- Task goal:
Would you copy the lines below exactly and omit the images?

- Task material:
┄┄┄┄┄┄

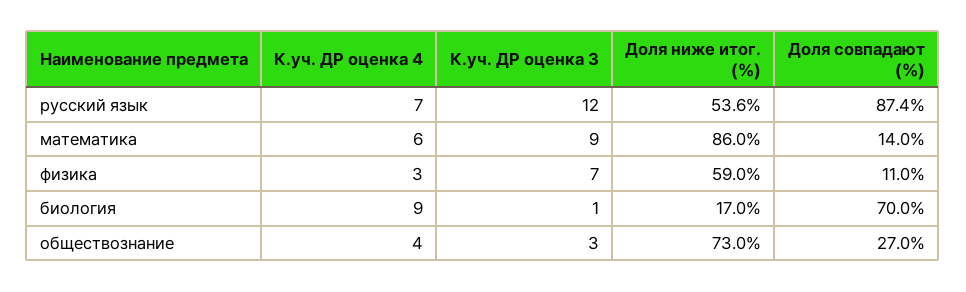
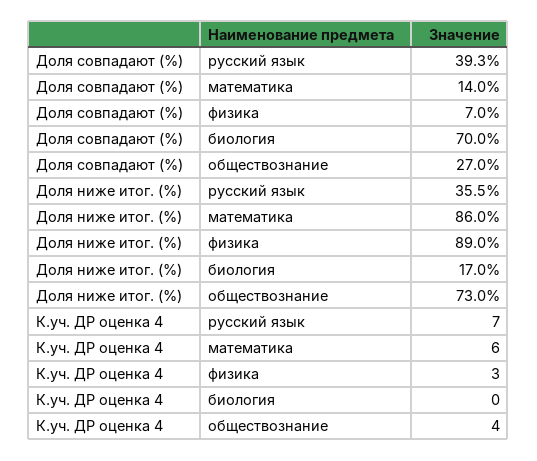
  {
    "К.уч. ДР оценка 4": {
      "русский язык": 7,
      "математика": 6,
      "физика": 3,
-     "биология": 9,
+     "биология": 0,
      "обществознание": 4
    },
-   "К.уч. ДР оценка 3": {
-     "русский язык": 12,
-     "математика": 9,
-     "физика": 7,
-     "биология": 1,
-     "обществознание": 3
-   },
    "Доля ниже итог. (%)": {
-     "русский язык": 53.6,
+     "русский язык": 35.5,
      "математика": 86,
-     "физика": 59,
+     "физика": 89,
      "биология": 17,
      "обществознание": 73
    },
    "Доля совпадают (%)": {
-     "русский язык": 87.4,
+     "русский язык": 39.3,
      "математика": 14,
-     "физика": 11,
+     "физика": 7,
      "биология": 70,
      "обществознание": 27
    }
  }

┄┄┄┄┄┄

- Answer to the problem:
  {
    "К.уч. ДР оценка 4": {
      "русский язык": 7,
      "математика": 6,
      "физика": 3,
-     "биология": 9,
+     "биология": 0,
      "обществознание": 4
    },
-   "К.уч. ДР оценка 3": {
-     "русский язык": 12,
-     "математика": 9,
-     "физика": 7,
-     "биология": 1,
-     "обществознание": 3
-   },
    "Доля ниже итог. (%)": {
-     "русский язык": 53.6,
+     "русский язык": 35.5,
      "математика": 86,
-     "физика": 59,
+     "физика": 89,
      "биология": 17,
      "обществознание": 73
    },
    "Доля совпадают (%)": {
-     "русский язык": 87.4,
+     "русский язык": 39.3,
      "математика": 14,
-     "физика": 11,
+     "физика": 7,
      "биология": 70,
      "обществознание": 27
    }
  }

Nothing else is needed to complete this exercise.